→ **MATERIAL FOR THIS EXERCISE**:
------------

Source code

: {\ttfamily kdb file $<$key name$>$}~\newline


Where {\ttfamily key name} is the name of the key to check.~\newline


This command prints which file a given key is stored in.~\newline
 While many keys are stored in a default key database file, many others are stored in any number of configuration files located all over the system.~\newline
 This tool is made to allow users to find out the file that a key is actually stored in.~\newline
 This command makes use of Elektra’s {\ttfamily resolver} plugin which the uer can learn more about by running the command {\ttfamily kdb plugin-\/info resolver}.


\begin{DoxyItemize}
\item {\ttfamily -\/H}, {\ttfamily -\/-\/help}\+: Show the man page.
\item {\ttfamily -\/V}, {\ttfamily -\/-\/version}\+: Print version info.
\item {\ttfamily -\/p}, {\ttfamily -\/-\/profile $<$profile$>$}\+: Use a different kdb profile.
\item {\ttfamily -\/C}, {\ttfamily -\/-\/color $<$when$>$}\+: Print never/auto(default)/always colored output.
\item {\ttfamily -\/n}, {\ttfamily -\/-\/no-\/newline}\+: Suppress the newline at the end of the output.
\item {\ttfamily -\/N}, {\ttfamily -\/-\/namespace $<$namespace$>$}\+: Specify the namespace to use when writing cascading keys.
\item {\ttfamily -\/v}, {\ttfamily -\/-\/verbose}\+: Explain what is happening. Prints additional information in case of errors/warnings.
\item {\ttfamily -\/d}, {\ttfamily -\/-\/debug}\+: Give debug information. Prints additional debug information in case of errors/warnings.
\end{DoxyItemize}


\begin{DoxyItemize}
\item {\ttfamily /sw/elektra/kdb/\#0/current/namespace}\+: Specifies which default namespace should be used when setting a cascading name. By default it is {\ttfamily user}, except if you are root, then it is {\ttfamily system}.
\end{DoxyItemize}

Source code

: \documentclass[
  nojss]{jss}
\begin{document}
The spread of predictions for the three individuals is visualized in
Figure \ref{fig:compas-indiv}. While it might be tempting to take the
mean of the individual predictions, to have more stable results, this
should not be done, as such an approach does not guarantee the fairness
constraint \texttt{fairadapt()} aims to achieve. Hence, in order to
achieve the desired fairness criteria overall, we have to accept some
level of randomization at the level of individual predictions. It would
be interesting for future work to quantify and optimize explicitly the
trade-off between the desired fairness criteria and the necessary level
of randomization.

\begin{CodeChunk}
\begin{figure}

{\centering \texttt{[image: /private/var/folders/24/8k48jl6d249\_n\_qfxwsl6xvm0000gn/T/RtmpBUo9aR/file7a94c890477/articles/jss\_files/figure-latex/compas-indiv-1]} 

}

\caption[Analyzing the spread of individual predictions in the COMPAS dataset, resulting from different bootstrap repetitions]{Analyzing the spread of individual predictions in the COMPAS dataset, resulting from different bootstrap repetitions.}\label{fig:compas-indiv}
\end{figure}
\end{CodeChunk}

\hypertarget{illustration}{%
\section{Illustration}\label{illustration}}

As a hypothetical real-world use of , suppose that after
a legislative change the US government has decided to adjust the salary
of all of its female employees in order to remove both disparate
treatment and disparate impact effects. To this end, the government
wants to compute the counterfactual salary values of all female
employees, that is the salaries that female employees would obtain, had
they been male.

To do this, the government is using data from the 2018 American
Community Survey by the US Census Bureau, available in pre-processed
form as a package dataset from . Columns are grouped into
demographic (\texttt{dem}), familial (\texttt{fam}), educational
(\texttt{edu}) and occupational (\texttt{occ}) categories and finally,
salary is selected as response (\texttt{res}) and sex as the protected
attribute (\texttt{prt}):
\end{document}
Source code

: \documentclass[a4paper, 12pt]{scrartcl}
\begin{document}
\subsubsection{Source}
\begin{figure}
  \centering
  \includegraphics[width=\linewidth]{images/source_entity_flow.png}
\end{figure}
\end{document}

------------

→ **DIRECTIVE**: What lines above mention "fairness"? Copy each one.

→ **TASK OUTPUT**:
should not be done, as such an approach does not guarantee the fairness
achieve the desired fairness criteria overall, we have to accept some
trade-off between the desired fairness criteria and the necessary level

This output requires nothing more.